Thursday, 15 December 2005

Workspaces, Workspaces Everywhere

The first thing to understand about VSTS is the idea of a 'workspace'. The workspace is a client side 'copy' of the data held in source control. Workspaces provide a mapping of source control folders to local directories. Information about workspaces is held in two places, on the client and on the server. On the client the information about the workspace is held in C:\Documents and Settings\[user]\Local Settings\Application Data\Microsoft\Team Foundation\1.0\Cache\VersionControl.config. The VersionControl.config file maps the name of the workspace to the local directory on disk. It does not hold the mapping between the source control folders and the local directories; that information is held on the server in several tables (notably tbl_Workspace and tbl_workingfolder) in the TfsVersionControl database.
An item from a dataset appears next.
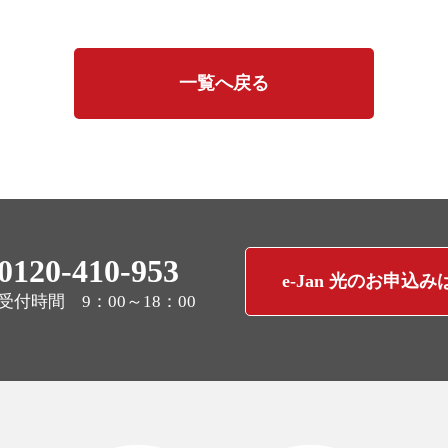
一覧へ戻る
0120-410-953
e-Jan 光のお申込
受付時間 9：00～18：00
No other information is held on the client about the files kept in version control (actually, each project has a .vspscc file associated with it, but this doesn't seem to hold much realm information).

Each user may have multiple workspaces on multiple machines, with each workspace holding different data. This is where things can get tricky. There is no connection between a workspace and a Visual Studio project. What this means is this. Suppose that you have a Visual Studio project open, that project may well be part of a workspace. You could also be using the Source Control Explorer in Visual Studio to be looking at the source code rtepository. The Source Control Explorer also lets you select a differnet workspace (see the image), however if you change workspaces in the Source Control Explorer you get no warning or signal that the workspace you are now browsing does not match the workspace of the project.

Remember that workspaces map Source Control Folders to local directories. This means that if you select a file from within the Source Control Explorer and open it, that file will open within Visual Studio, this may not be the same file as is in your Visual Studio project. You can edit this file and save it, but if you then build your project you will find your changes have not been added.

And the moral is: Be careful with your workspaces, they can lead to lots of misunderstanding!